**Task set**
[A] In the passage on Jersey law below, why might it be hard or impossible for investors to serve process on the company inside the United States? Answer in one to three sentences.
[B] From the passage on Jersey law below, extract the text word for word, starting with "We are incorporated" and going on through "typical U.S. corporations.".

## START Passage shown

We are incorporated under Jersey law. The rights of holders of ordinary shares are governed by Jersey law, including the provisions of the Companies (Jersey) Law 1991, as amended (the “Jersey Companies Law”), and by our articles of association. These rights differ in certain respects from the rights of shareholders in typical U.S. corporations.

 

It may be difficult to enforce a U.S. judgment against us or our directors and officers outside the United States, or to assert U.S. securities law claims outside of the United States.

 

A number of our directors and executive officers are not residents of the United States, and the majority of our assets and the assets of these persons are located outside the United States. As a result, it may be difficult or impossible for investors to effect service of process upon us within the United States or other jurisdictions, including judgments predicated upon the civil liability provisions of the federal securities laws of the United States. Additionally, it may be difficult to assert U.S. securities law claims in actions originally instituted outside of the United States. Foreign courts may refuse to hear a U.S. securities law claim because foreign courts may not be the most appropriate forum in which to bring such a claim. Even if a foreign court agrees to hear a claim, it may determine that the law of the jurisdiction in which the foreign court resides, and not U.S. law, is applicable to the claim. Further, if U.S. law is found to be applicable, the content of applicable U.S. law must be proved as a fact, which can be a time-consuming and costly process, and certain matters of procedure would still be governed by the law of the jurisdiction in which the foreign court resides.

## END Passage shown
## START Data listing

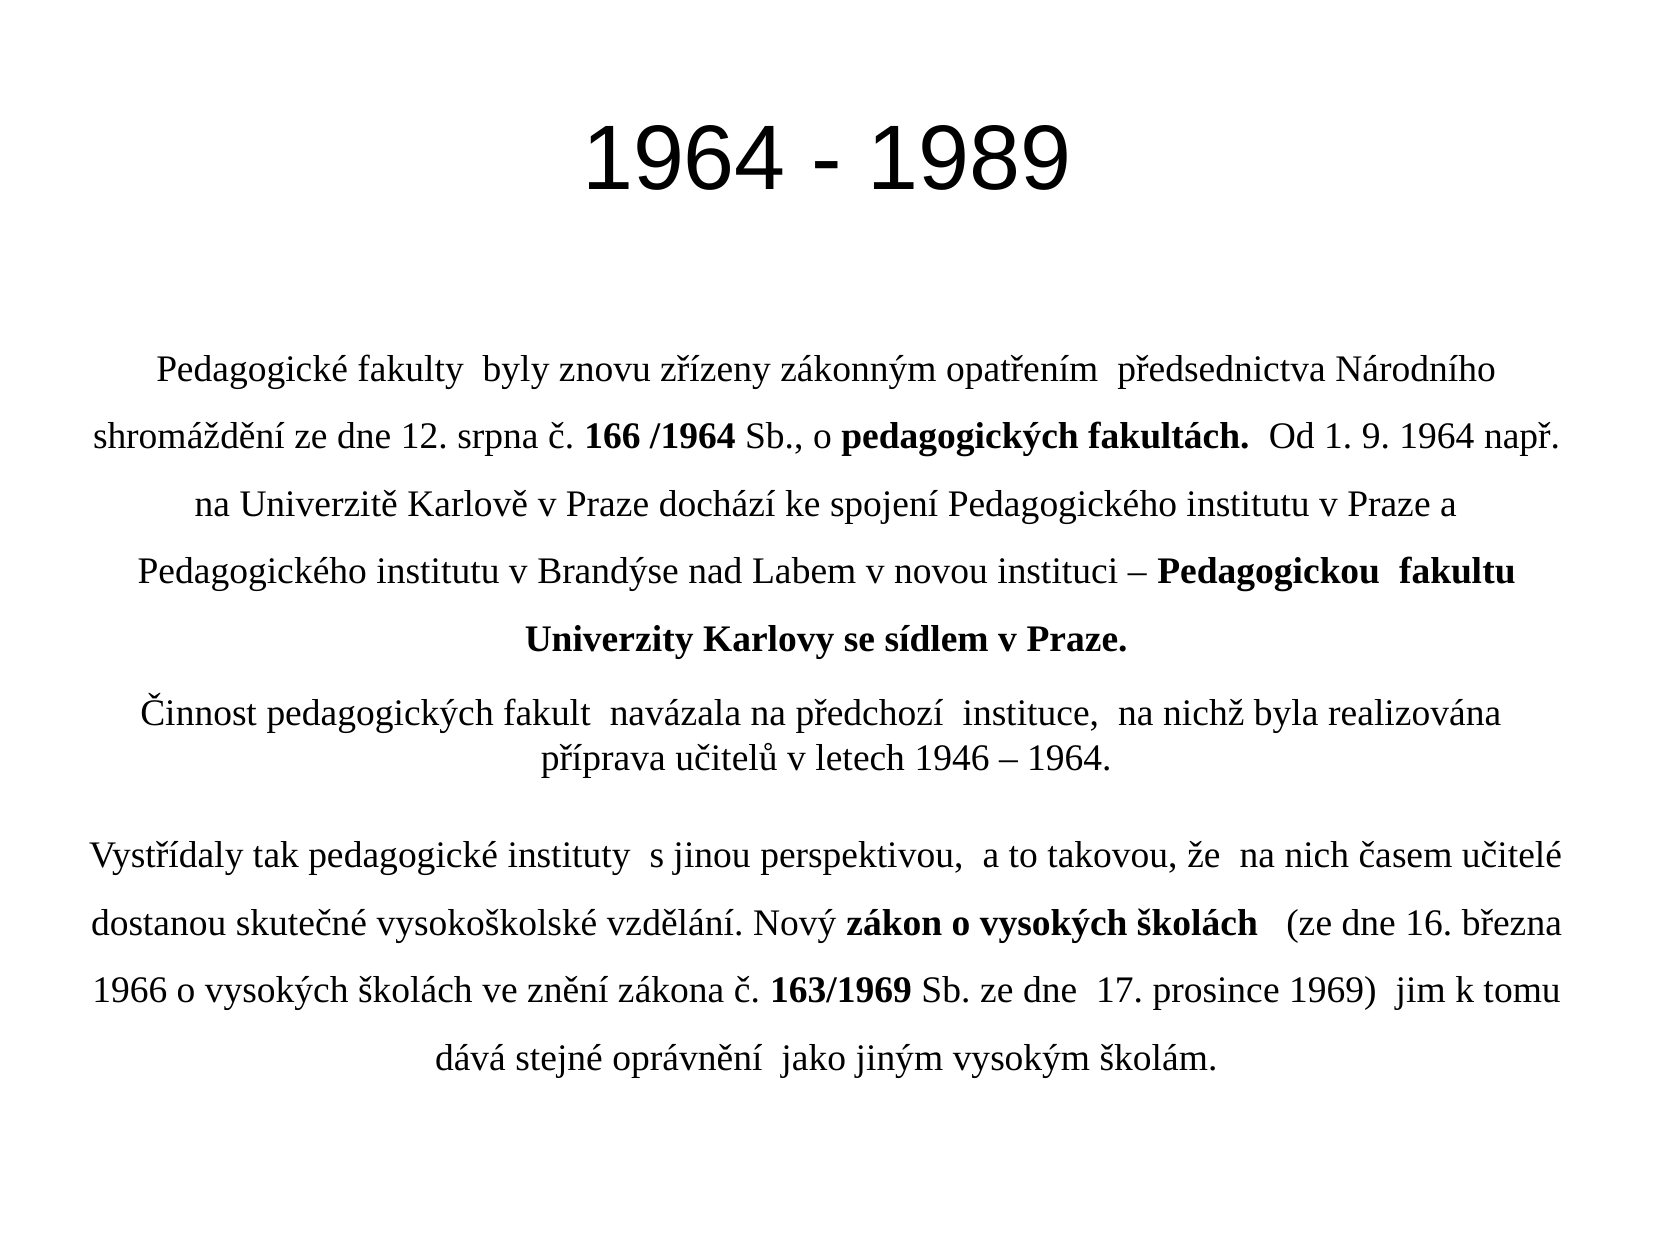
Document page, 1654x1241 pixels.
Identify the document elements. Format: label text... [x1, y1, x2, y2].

subtitle Pedagogické fakulty byly znovu zřízeny zákonným opatřením předsednictva Národního shromáždění ze dne 12. srpna č. 166 /1964 Sb., o pedagogických fakultách. Od 1. 9. 1964 např. na Univerzitě Karlově v Praze dochází ke spojení Pedagogického institutu v Praze a Pedagogického institutu v Brandýse nad Labem v novou instituci – Pedagogickou fakultu Univerzity Karlovy se sídlem v Praze. Činnost pedagogických fakult navázala na předchozí instituce, na nichž byla realizována příprava učitelů v letech 1946 – 1964. Vystřídaly tak pedagogické instituty s jinou perspektivou, a to takovou, že na nich časem učitelé dostanou skutečné vysokoškolské vzdělání. Nový zákon o vysokých školách (ze dne 16. března 1966 o vysokých školách ve znění zákona č. 163/1969 Sb. ze dne 17. prosince 1969) jim k tomu dává stejné oprávnění jako jiným vysokým školám. [82, 297, 1571, 1102]
title 1964 - 1989 [82, 56, 1571, 250]
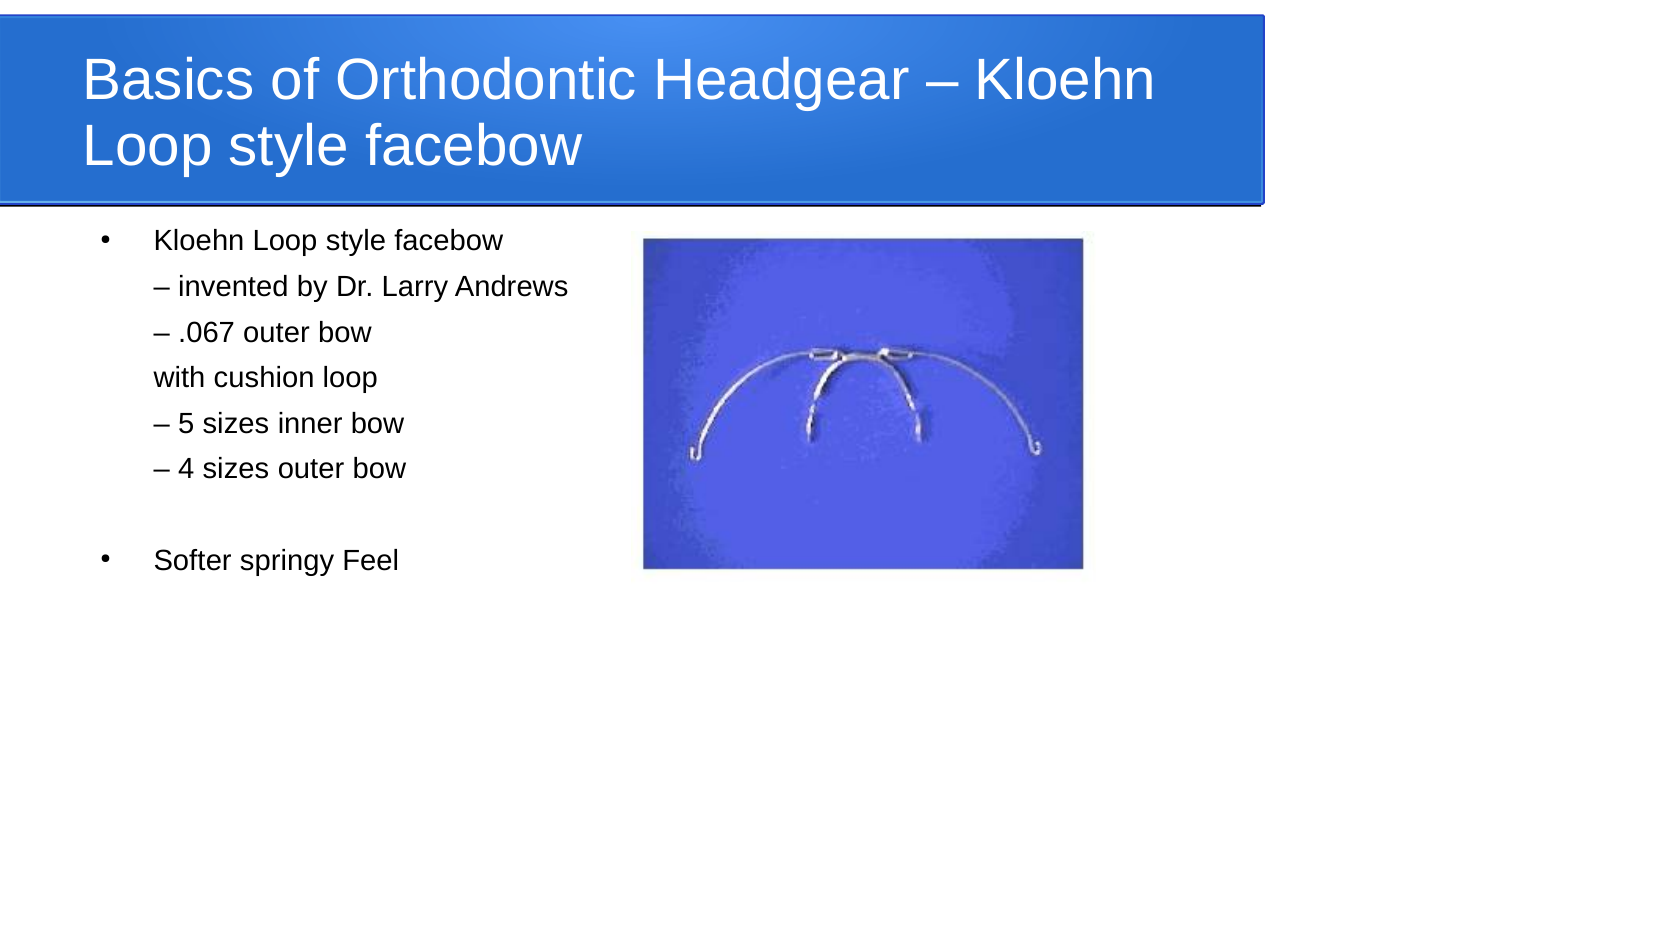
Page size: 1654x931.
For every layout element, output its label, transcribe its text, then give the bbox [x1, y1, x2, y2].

title Basics of Orthodontic Headgear – Kloehn Loop style facebow [82, 35, 1235, 189]
list Kloehn Loop style facebow – invented by Dr. Larry Andrews – .067 outer bow with cushion loop – 5 sizes inner bow – 4 sizes outer bow Softer springy Feel [82, 224, 1571, 764]
picture [631, 231, 1096, 586]
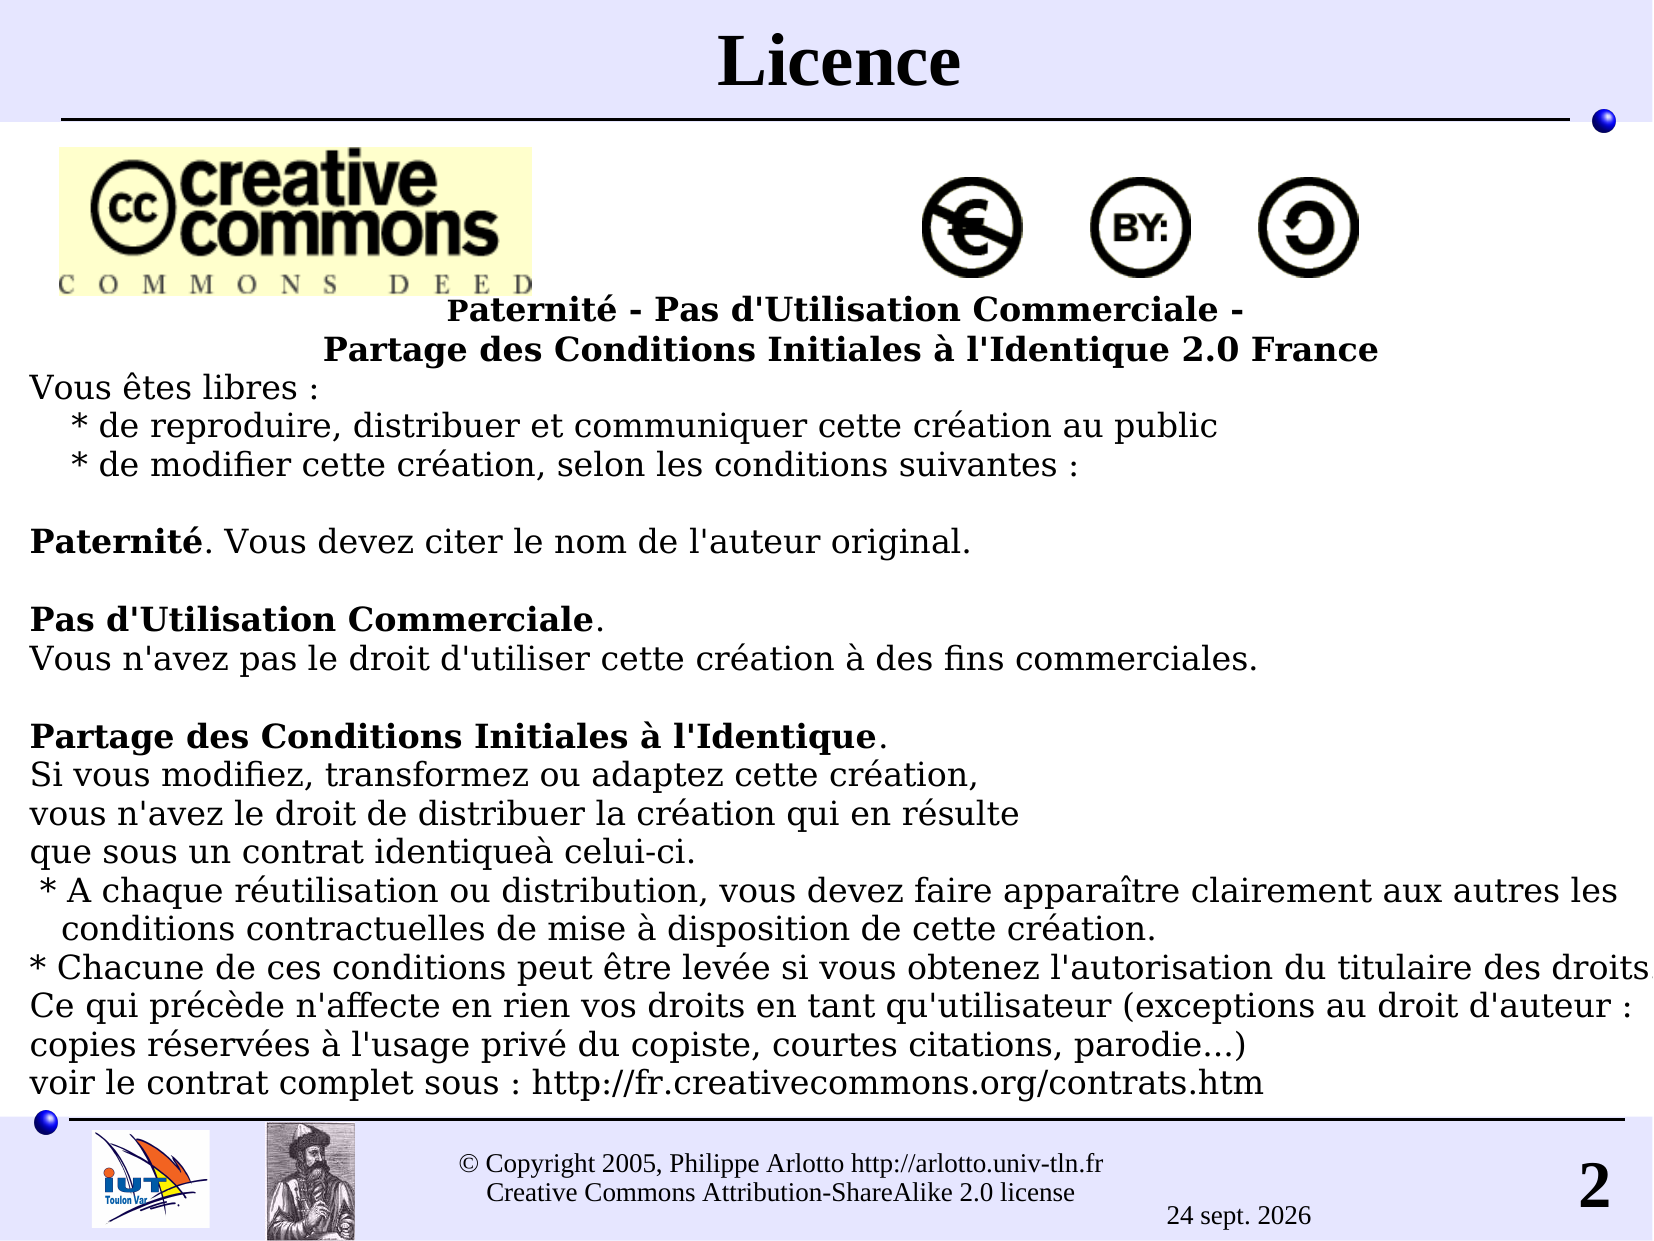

## END Data listing

**The responses**
[A] A number of the company's directors and executive officers don't live in the United States. Most of the company's assets, and most of these people's assets, are also outside the United States.

[B]
We are incorporated under Jersey law. The rights of holders of ordinary shares are governed by Jersey law, including the provisions of the Companies (Jersey) Law 1991, as amended (the “Jersey Companies Law”), and by our articles of association. These rights differ in certain respects from the rights of shareholders in typical U.S. corporations.